Friday, July 5
Read Ellen G. White, “The Creation”, pp. 44-51, in Patriarchs and Prophets.
“‘God is love’. … His nature, His law, is love. It ever has been; it ever will be. ‘The high and lofty One that inhabiteth eternity,’ whose ‘ways are everlasting,’ changeth not. With Him ‘is no variableness, neither shadow of turning’. …
Every manifestation of creative power is an expression of infinite love. The sovereignty of God involves fullness of blessing to all created beings”. – Ellen G. White, Patriarchs and Prophets, page 33.

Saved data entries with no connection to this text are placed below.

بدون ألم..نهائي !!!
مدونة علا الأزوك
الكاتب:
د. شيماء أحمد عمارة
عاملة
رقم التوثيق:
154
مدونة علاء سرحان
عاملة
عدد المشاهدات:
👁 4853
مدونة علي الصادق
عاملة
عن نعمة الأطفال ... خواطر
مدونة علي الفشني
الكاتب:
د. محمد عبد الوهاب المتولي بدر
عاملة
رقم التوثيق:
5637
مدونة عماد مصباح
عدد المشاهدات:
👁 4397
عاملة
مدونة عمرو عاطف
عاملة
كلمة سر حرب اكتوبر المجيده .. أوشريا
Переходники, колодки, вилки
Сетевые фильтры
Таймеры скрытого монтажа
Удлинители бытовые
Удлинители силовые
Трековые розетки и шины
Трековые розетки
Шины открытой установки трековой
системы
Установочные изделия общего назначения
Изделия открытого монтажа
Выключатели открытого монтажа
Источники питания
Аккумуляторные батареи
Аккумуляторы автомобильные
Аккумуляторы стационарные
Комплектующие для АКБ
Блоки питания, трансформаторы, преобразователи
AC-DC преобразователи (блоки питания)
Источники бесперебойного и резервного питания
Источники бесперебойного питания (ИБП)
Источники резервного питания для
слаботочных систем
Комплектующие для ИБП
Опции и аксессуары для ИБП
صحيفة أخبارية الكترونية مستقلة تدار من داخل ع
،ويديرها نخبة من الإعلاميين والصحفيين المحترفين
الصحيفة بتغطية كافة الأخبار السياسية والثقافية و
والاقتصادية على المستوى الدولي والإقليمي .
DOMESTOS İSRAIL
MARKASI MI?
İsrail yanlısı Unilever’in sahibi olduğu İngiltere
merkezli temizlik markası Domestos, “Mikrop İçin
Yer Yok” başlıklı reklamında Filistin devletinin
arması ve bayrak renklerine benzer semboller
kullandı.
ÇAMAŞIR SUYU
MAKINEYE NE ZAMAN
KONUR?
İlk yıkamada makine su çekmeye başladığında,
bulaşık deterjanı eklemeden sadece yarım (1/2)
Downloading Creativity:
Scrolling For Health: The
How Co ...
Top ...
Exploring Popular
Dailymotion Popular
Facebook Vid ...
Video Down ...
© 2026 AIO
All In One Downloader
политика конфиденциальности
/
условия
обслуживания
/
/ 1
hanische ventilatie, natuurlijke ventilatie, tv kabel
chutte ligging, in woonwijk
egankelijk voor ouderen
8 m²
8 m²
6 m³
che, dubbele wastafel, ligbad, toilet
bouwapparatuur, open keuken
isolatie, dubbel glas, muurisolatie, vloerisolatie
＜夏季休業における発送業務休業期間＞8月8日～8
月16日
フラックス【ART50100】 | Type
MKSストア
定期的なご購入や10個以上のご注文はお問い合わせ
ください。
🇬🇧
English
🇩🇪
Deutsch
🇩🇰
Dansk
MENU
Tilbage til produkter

“If men would do their duty as faithful stewards of their Lord’s goods, there would be no cry for bread, none suffering in destitution, none naked and in want. It is the unfaithfulness of men that brings about the state of suffering in which humanity is plunged … God has made men His stewards, and He is not to be charged with the sufferings, the misery, the nakedness, and the want of humanity. The Lord has made ample provision for all”. – Ellen G. White, Welfare Ministry, p. 16.
Discussion Questions:
Look carefully at the last Ellen White statement above. What is she saying? Who is she saying is ultimately responsible for so much of the poverty we see? What should this tell us about the importance of faithful stewardship?
After thousands of years of the brokenness caused by sin, how possible is it for us still to see the goodness of Creation? As people who believe in the Creator God, what can we do to help others see the goodness of His creation?
What do you understand by the word stewardship? Has anything in this week’s lesson expanded your thinking about what it means to be a steward, particularly as we are called by God?
How might it change the way we relate to and treat others if we were to see a sign on every person we met that reminded us that this person is “created by God in His image and loved by Him”?
Summary: God created a good and complete world, and He appointed human beings, created in His image, to “tend and care for” His creation. Though sin broke the relationships that God had originally intended for us, we still have a role to play as stewards of the goodness of creation and caretakers of our fellow human beings. Fulfilling this role is one way we can honor God as our Creator.